Actually, an increased HbA1c level may already be expected to be an important
determinant of insulin use in a pregnant woman with GDM. Of the patients,
10% with HbA1c≥47,5 mmol/mol did not require insulin
treatment since insulin treatment was based on both biochemical measurements and
follow-up by self-monitoring of blood glucose levels. Also, we found that the HbA1c
cut-off value of 38,8 mmol/mol was not associated with insulin
requirement. In a previous study, HOMA-IR was shown to be associated with insulin
requirement in GDM [36]. We did not measure
plasma insulin levels, and hence, could not calculate HOMA-IR scores.
Isolated AntiTPO positivity in early pregnancy was shown to be associated with an
increased risk of GDM [37]. The frequency of
AntiTPO positivity was found to be higher in the patients with GDM [21]. In one study, the effect of AntiTPO on GDM
was shown to be independent of thyroid function tests [21]. However, other studies showed no
relationship between GDM and thyroid autoimmunity [38]
[39]. In one study, low maternal
fT4 levels were found to be associated with increased levels of BMI, HbA1c, and
fasting plasma glucose, but it was also found that AntiTPO positivity did not affect
the adverse pregnancy outcomes [16]. In that
study, the frequency of AntiTPO positivity was similar in those with or without IMH.
As far as we know, the association of AntiTPO positivity with insulin requirement in
GDM has not been studied in previous studies.

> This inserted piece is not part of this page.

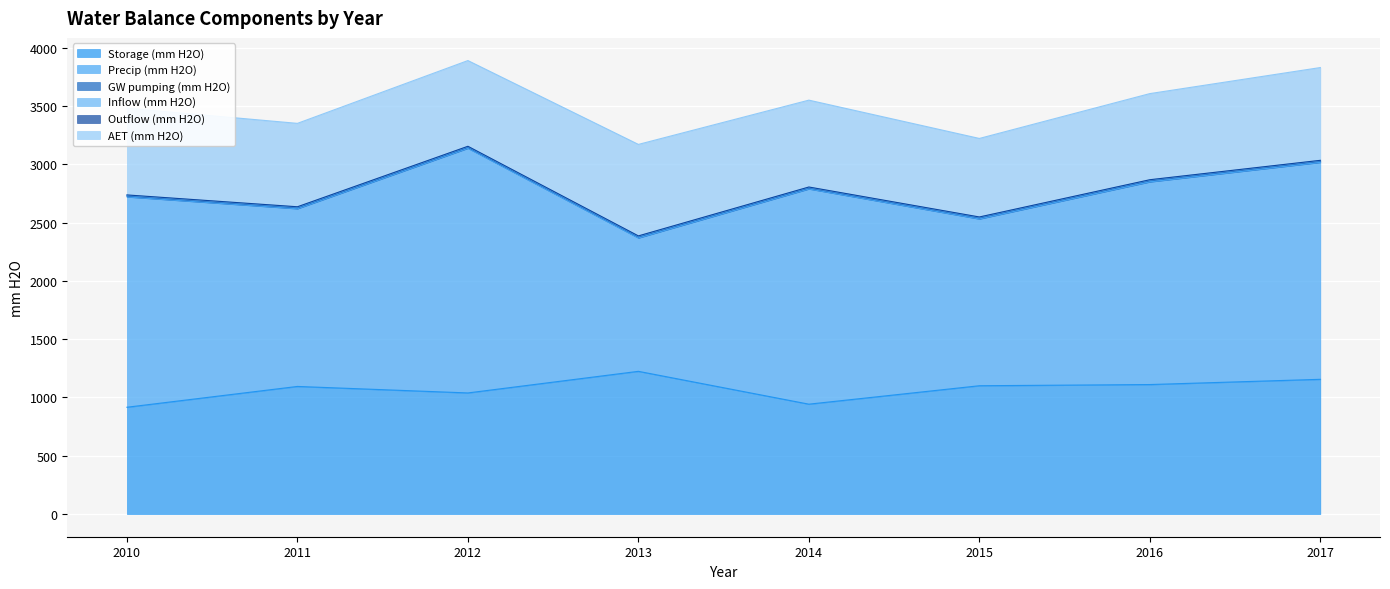

How many lines are shown in the chart?

6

In a previous ATA guideline, AntiTPO
positivity was not defined as a prerequisite for IMH [11]. However, in some studies including the
patients with negative AntiTPO, IMH rates were found to be relatively lower, but
insulin requirement was not analyzed [12]
[19]. We could not analyze AntiTPO positivity in
our study.
fT3/fT4 ratio was also shown to be associated with adverse metabolic outcomes
such as obesity, GDM, insulin resistance and obesity in pregnant women [16]
[40].
fT3/fT4 ratio has not been studied before as regards to the insulin
requirement in GDM. We found that fT3/fT4 ratio was higher in the patients
with IMH than in those with normal fT4, but it was not associated with insulin
requirement.
In an interventional study on pregnant women with hypothyroxinemia, the effect of
levothyroxine treatment on adverse pregnancy outcomes and perinatal complications
was investigated [9]. Levothyroxine treatment
was shown to decrease the rate of miscarriage and neonatal intensive care unit
admission, but it did not affect the development of GDM. The impact of LT4 on
insulin requirement in GDM was not investigated in that study. In our study, we did
not treat the patients with IMH with LT4 but showed that IMH increased about 6 times
the risk of insulin requirement in patients with GDM. We prescribed iodine
supplementation in all the patients but did not make a routine follow-up for TSH or
fT4 measurement.
Strength and limitations
As far as we know, our study is one of the original studies investigating the
association of insulin requirement in GDM with fT4 level. Our study sample was
relatively small compared the previous studies reported in the literature. Since
only a minority of the patients did have available results for thyroid
autoantibodies, we could not analyze the association of thyroid autoantibodies
with insulin requirement or IMH. We did not include an interventional arm, which
may indicate the effect of LT4 treatment or iodine supplementation in IMH on the
clinical course of GDM.
Conclusion
We showed that IMH and increased HbA1c levels predicted the insulin requirement in
GDM. Our study is the first study showing the association of IMH with insulin
requirement in GDM. Pregnant women with GDM should be under close follow-up
especially if IMH is detected. Future interventional studies will reveal the effect
of LT4 treatment or iodine supplementation on the course of GDM in pregnant women
with IMH. Our findings, if supported by large studies, may bring up that IMH may be
questioned for LT4 treatment in pregnant women with GDM.